--- Start of DATA SHOWN ---
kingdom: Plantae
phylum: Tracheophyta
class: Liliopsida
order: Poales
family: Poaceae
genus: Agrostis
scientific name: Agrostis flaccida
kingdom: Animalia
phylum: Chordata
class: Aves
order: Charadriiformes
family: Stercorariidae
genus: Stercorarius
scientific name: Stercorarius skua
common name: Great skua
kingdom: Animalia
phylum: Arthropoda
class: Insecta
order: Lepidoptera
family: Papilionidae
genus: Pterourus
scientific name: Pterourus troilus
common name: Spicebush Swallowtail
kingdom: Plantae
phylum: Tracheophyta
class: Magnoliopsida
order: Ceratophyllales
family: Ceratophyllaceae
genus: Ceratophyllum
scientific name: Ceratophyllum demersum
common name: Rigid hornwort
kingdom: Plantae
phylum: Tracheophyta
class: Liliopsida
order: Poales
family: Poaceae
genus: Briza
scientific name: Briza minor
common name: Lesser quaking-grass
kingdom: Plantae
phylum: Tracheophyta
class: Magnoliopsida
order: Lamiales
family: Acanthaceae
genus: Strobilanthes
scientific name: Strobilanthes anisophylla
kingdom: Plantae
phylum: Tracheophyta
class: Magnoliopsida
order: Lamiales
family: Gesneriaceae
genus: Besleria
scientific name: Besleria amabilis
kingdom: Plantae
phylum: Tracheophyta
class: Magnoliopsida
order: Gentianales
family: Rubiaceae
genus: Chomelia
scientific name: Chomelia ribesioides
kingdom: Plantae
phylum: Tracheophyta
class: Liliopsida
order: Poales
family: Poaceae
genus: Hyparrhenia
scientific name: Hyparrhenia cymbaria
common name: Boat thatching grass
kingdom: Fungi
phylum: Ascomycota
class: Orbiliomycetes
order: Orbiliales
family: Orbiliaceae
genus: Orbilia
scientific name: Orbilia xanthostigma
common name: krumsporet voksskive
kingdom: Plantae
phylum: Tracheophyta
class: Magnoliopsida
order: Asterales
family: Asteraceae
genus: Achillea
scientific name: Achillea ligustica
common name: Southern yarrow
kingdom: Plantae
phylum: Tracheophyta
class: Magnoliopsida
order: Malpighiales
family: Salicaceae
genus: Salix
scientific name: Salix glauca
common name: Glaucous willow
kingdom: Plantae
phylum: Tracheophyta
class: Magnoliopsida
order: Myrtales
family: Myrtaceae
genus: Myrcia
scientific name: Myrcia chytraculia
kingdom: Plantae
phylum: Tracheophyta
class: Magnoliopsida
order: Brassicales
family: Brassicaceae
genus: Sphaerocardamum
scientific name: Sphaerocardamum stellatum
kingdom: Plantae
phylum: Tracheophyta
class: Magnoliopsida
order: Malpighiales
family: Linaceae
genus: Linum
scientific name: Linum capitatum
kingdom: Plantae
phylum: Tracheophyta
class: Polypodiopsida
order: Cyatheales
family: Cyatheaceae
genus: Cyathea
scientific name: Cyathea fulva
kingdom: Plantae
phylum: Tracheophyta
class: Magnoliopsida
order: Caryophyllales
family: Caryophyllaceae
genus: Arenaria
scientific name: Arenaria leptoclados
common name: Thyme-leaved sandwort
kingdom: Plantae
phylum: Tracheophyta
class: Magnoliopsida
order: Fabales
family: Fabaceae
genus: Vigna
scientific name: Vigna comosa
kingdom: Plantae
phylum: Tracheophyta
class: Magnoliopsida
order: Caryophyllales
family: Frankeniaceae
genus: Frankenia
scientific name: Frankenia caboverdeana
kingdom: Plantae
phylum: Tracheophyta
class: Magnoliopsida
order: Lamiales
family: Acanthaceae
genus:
--- End of DATA SHOWN ---
GIVEN REQUEST:
Please format every line from all the entries above as one numbered list, leaving out any blank lines.

CORRECT ANSWER:
1. kingdom: Plantae
2. phylum: Tracheophyta
3. class: Liliopsida
4. order: Poales
5. family: Poaceae
6. genus: Agrostis
7. scientific name: Agrostis flaccida
8. kingdom: Animalia
9. phylum: Chordata
10. class: Aves
11. order: Charadriiformes
12. family: Stercorariidae
13. genus: Stercorarius
14. scientific name: Stercorarius skua
15. common name: Great skua
16. kingdom: Animalia
17. phylum: Arthropoda
18. class: Insecta
19. order: Lepidoptera
20. family: Papilionidae
21. genus: Pterourus
22. scientific name: Pterourus troilus
23. common name: Spicebush Swallowtail
24. kingdom: Plantae
25. phylum: Tracheophyta
26. class: Magnoliopsida
27. order: Ceratophyllales
28. family: Ceratophyllaceae
29. genus: Ceratophyllum
30. scientific name: Ceratophyllum demersum
31. common name: Rigid hornwort
32. kingdom: Plantae
33. phylum: Tracheophyta
34. class: Liliopsida
35. order: Poales
36. family: Poaceae
37. genus: Briza
38. scientific name: Briza minor
39. common name: Lesser quaking-grass
40. kingdom: Plantae
41. phylum: Tracheophyta
42. class: Magnoliopsida
43. order: Lamiales
44. family: Acanthaceae
45. genus: Strobilanthes
46. scientific name: Strobilanthes anisophylla
47. kingdom: Plantae
48. phylum: Tracheophyta
49. class: Magnoliopsida
50. order: Lamiales
51. family: Gesneriaceae
52. genus: Besleria
53. scientific name: Besleria amabilis
54. kingdom: Plantae
55. phylum: Tracheophyta
56. class: Magnoliopsida
57. order: Gentianales
58. family: Rubiaceae
59. genus: Chomelia
60. scientific name: Chomelia ribesioides
61. kingdom: Plantae
62. phylum: Tracheophyta
63. class: Liliopsida
64. order: Poales
65. family: Poaceae
66. genus: Hyparrhenia
67. scientific name: Hyparrhenia cymbaria
68. common name: Boat thatching grass
69. kingdom: Fungi
70. phylum: Ascomycota
71. class: Orbiliomycetes
72. order: Orbiliales
73. family: Orbiliaceae
74. genus: Orbilia
75. scientific name: Orbilia xanthostigma
76. common name: krumsporet voksskive
77. kingdom: Plantae
78. phylum: Tracheophyta
79. class: Magnoliopsida
80. order: Asterales
81. family: Asteraceae
82. genus: Achillea
83. scientific name: Achillea ligustica
84. common name: Southern yarrow
85. kingdom: Plantae
86. phylum: Tracheophyta
87. class: Magnoliopsida
88. order: Malpighiales
89. family: Salicaceae
90. genus: Salix
91. scientific name: Salix glauca
92. common name: Glaucous willow
93. kingdom: Plantae
94. phylum: Tracheophyta
95. class: Magnoliopsida
96. order: Myrtales
97. family: Myrtaceae
98. genus: Myrcia
99. scientific name: Myrcia chytraculia
100. kingdom: Plantae
101. phylum: Tracheophyta
102. class: Magnoliopsida
103. order: Brassicales
104. family: Brassicaceae
105. genus: Sphaerocardamum
106. scientific name: Sphaerocardamum stellatum
107. kingdom: Plantae
108. phylum: Tracheophyta
109. class: Magnoliopsida
110. order: Malpighiales
111. family: Linaceae
112. genus: Linum
113. scientific name: Linum capitatum
114. kingdom: Plantae
115. phylum: Tracheophyta
116. class: Polypodiopsida
117. order: Cyatheales
118. family: Cyatheaceae
119. genus: Cyathea
120. scientific name: Cyathea fulva
121. kingdom: Plantae
122. phylum: Tracheophyta
123. class: Magnoliopsida
124. order: Caryophyllales
125. family: Caryophyllaceae
126. genus: Arenaria
127. scientific name: Arenaria leptoclados
128. common name: Thyme-leaved sandwort
129. kingdom: Plantae
130. phylum: Tracheophyta
131. class: Magnoliopsida
132. order: Fabales
133. family: Fabaceae
134. genus: Vigna
135. scientific name: Vigna comosa
136. kingdom: Plantae
137. phylum: Tracheophyta
138. class: Magnoliopsida
139. order: Caryophyllales
140. family: Frankeniaceae
141. genus: Frankenia
142. scientific name: Frankenia caboverdeana
143. kingdom: Plantae
144. phylum: Tracheophyta
145. class: Magnoliopsida
146. order: Lamiales
147. family: Acanthaceae
148. genus:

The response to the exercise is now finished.